» **TEXTE À LIRE**
++++++
Abandon par KO : je ne sais
toujours pas à qui a été attribuée cette médaille.
Enfin
la médaille…
Après plusieurs jours, la médaille
arrive enfin entre mes mains. Je suis surprise par la petite taille de la
boîte, notamment (9,3 x 4 cm). Cette boîte qui a vécu, c’est indéniable :
elle est usée, mais l’écriture sur le couvercle reste lisible.
A l’intérieur la médaille, l’épingle
pour l’attacher et la rosette assortie.
Mais un détail m’intrigue : à
l’emplacement du nom de la bénéficiaire, il n’y a qu’un emplacement vide. Donc
de deux choses l’une : ou cette médaille a été attribuée mais le nom de sa
bénéficiaire n’a pas été gravé ou cette médaille n’a, en fait, jamais été
décernée officiellement. Comme je ne sais pas quand et comment elle est arrivée
dans ma famille, il m’est difficile de déterminer laquelle de ces affirmations
est correcte.
Mais un jour peut-être…
Ma tante pense que la médaille lui
vient de feue sa mère; mais comment celle-ci l'a eue, cela reste
mystérieux ! De toute évidence, ce n'est pas grand-mère qui en a été bénéficiaire, puisqu'elle n'a eu que 5 enfants.
Alors, d’où lui vient-elle ?
- Ses parents à elle, le couple Gabard/Roy, n’ont que 4
enfants.
- Ses
grands-parents paternels, le couple Gabard/Benetreau, ont eu 9, de 1893 à 1912; soit avant la première attribution de ces médailles, à
partir de 1920 [2].
- Ses
grands-parents maternels, les Roy/Bregeon n’ont eu que 5 enfants. Encore trop court !
Mon grand-père, son mari, était fils unique. La médaille n’était donc pas pour sa mère !
- Ses grands-parents paternels, les Borrat-Michaud/Jay, ont
bien eu 6 enfants, mais 5 nés hors mariage (pour une médaille de la famille,
c’est pas super super…) dont trois décédés avant l’âge d’un mois.
++++++
» **EXTRAIT DE DONNÉES**
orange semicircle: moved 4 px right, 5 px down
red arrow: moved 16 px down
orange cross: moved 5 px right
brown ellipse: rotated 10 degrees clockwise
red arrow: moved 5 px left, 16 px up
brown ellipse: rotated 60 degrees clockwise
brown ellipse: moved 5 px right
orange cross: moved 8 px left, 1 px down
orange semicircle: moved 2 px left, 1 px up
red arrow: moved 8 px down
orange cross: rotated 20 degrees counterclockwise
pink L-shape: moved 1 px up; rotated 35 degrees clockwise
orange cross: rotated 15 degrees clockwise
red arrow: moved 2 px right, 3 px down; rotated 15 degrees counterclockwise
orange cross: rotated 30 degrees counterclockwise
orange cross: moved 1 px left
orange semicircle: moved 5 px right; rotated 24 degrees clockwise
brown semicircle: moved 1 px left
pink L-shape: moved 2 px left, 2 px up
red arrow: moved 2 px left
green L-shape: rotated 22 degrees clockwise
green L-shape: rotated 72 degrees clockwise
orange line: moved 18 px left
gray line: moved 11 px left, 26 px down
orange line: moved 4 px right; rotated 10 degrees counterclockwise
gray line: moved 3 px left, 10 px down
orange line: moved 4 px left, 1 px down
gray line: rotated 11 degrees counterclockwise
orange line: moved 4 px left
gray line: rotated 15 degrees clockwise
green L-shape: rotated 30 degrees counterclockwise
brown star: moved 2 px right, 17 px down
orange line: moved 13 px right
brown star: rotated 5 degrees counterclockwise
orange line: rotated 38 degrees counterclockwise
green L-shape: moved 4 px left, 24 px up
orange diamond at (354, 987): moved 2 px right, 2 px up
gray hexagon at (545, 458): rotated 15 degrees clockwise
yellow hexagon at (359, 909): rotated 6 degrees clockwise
++++++
» **CONSIGNES**
(a) Recopiez mot pour mot le passage du texte sur la médaille, en commençant à "Abandon par KO" et en finissant à "la rosette assortie.".
(b) Reprenez le texte sur la médaille de famille là où il s'arrête et écrivez-en la suite.
Ces données forment un document à part, sans lien avec le texte.

» **RÉPONSES ATTENDUES**
(a)
Abandon par KO : je ne sais
toujours pas à qui a été attribuée cette médaille.
Enfin
la médaille…
Après plusieurs jours, la médaille
arrive enfin entre mes mains. Je suis surprise par la petite taille de la
boîte, notamment (9,3 x 4 cm). Cette boîte qui a vécu, c’est indéniable :
elle est usée, mais l’écriture sur le couvercle reste lisible.
A l’intérieur la médaille, l’épingle
pour l’attacher et la rosette assortie.

(b)
- Chez ses grands-parents maternels, les Macréau/Le Floch, je compte 8
enfants (au moment où je rédige la première version de cet article, en 2017) : ce serait, en l’état de mes recherches,
des candidats sérieux.
Sans preuve cependant, l'histoire s'arrête ici... Je n'ai pas résolu mon énigme : à qui a été attribuée cette médaille de la famille ?
___
Edit 2023 :
Les archives de Seine et Marne viennent de mettre en ligne plusieurs titres de presse ancienne : je fais donc une recherche avec le patronyme des mes AAGP, les Macréau. Et là, surprise ! Le premier résultat qui sort est la mention de la médaille de la famille attribuée à Ursule Le Floch, épouse Macréau !
Le Briard, édition du 20 mai 1924 © AD77
Pas de doute possible ! Même si je journaliste s'est trompé de prénom (lui attribuant, chose curieuse, celui de sa sœur jumelle Marie Rose qui vit en Bretagne), c'est bien du couple Macréau/Le Floch que provient cette fameuse médaille.
Mais si l'énigme est enfin résolue, la surprise est de taille : car en continuant mes recherches dans la presse ancienne je découvre deux avis de naissance, portant la fratrie à 10 enfants et non 8 comme je le pensais alors ! L'une de ces enfants n'a pas vécu mais l'autre oui : Jeanne Louise, née en 1913, est décédée en 2002. J'en avais même une photo, dite par erreur à "Jeanne, cousine d'André" (c'était la tante de mon grand-père et non sa cousine). Cette enfant m'avais échappée, en particulier parce qu'elle n’apparaissait pas dans les recensements familiaux. Après quelques recherches je me suis aperçue qu'elle avait été élevée par une autre sœur d'Ursule, Marie Joseph Le Floch, épouse Chauvoix; que je peux suivre en Ile et Vilaine en 1921 et dans le berceau familial de Loudéac (Côtes d'Armor), en 1931.
Du coup, avec une date plus précise, je retourne sur Gallica : mon aïeule figure bien au Journal Officiel, édition du 15 mai 1924 (avec la même erreur de prénom).
Et voici comment, plusieurs années après l'enquête initiale, j'ai enfin résolu l'énigme de la médaille mystérieuse !
[1] Dans la version actuelle la
« patrie reconnaissante » a été remplacée par « République
française ».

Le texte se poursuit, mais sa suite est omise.